Well, I'm back from the Daniel Barenboim Reith Lecture which was held at the YMCA (first time I've ever been in that hall, although I've had orange juice there previously).
First off, here's how the question was read out:
"Mr. Barenboim, you have been described as "A courageous idealist who believes that symphonic music can heal human conflict" and during a visit to Ramallah in August 2003, you said of the Arab-Israel conflict that "there is no military solution, either morally or strategically."
You have asserted further recently, and in your words just now that there is "a very major difference between power and strength…that if you attack a chord with more power than you are going to sustain it, it has no strength."
But is it not possible that you are simply fiddling away, to misappropriate a metaphor, extending succor to a terrorist entity now supported by a popular vote, while Israel's security is endangered by the sounds of Kassam rockets, this despite the withdrawal from Gaza, as well as the loud bangs of suicide bombers who continue to kill its citizens and tourists?
Perhaps it is the Arabs who are mistakenly using too much force?"
In his longwinded reply, he totally ignored the invitation implicit in my question to denounce and condemn terror.

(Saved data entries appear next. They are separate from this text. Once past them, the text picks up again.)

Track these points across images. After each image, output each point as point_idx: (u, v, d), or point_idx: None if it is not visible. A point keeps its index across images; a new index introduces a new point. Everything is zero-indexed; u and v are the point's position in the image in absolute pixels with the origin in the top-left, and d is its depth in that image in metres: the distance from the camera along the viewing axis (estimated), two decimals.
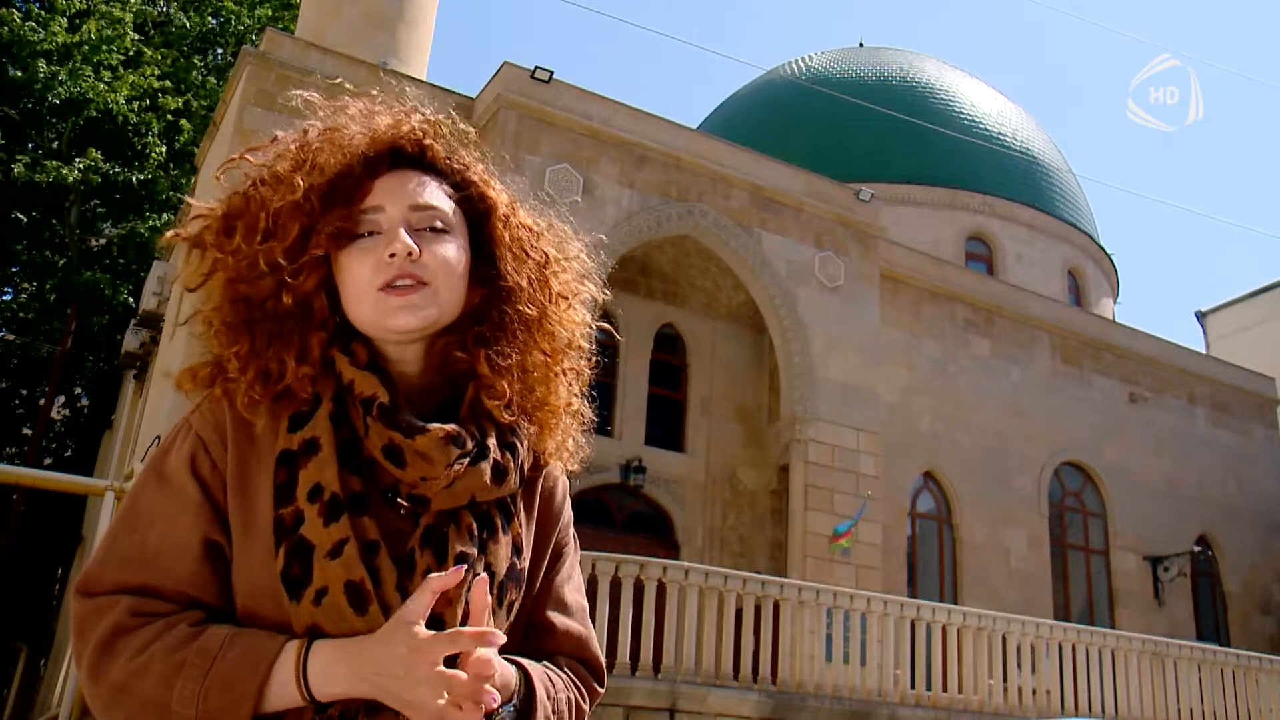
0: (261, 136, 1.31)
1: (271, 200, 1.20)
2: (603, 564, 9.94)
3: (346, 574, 1.12)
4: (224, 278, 1.21)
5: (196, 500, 1.17)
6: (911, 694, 11.12)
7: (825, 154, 21.46)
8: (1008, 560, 17.88)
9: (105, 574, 1.15)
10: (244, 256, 1.20)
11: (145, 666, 1.08)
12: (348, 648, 1.09)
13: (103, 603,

So, when he beagn winding down, I still had the microphone next to me and I asked him "so, are we not to hear a condemnation of terror from you?" and that was when he made a few guttural noises that one could interpret as being against violence.
But later on, (the program started about 7:10 PM and finished 8:40 PM), he noted that Israeli politicians (referring to Ehud Barak) had said they would have joined up with Fatah had they been born Palestinian. He also completely skipped over the fact that there was Arab terror prioor to 1967 and insisted that it all started then.
He then made the astounding statement, as is usual with critics of the snotty post-Zionist, second-generation anti-Zionist gang, that Israel really doesn't belong in the Middle East as long as it keeps its European roots and that's why he's trying to adapt Arab music. That Israel is less than 50% Ashkenazi now and that Mizrachi music actually dominates the airwaves is not in his notebook.
He kept on repeating that he was not dealing in politics and who was historically right or wrong while intimating that he knew that the Arabs weren't lily-white but kept on concluding that it's all Israel's fault.
I guess it'll all come out in the transcript eventually.
Yehuda Litani, 30 years reporting on Yesha for Haaretz and Jerusalem Post, I have discovered, is tone-deaf. Why? Well, he got up to make a comment that went "the only music we hear in Jerusalem is the call of the muezzin in the morning and the birds and, in the evening, the call of the muezzin and the birds. Someone afterwards asked him rhetorically "what, that's the only sounds you hear?". What an idiot.
By the way, while this audience was a majority of the bleeding-heart liberal variety (even though I did earn some applause), there had been a Thursday night lecture at Notre Dame to which Palestinians had been invited, exclusively Barenboim had said.
Gee, who now is being politically correct and discriminatory?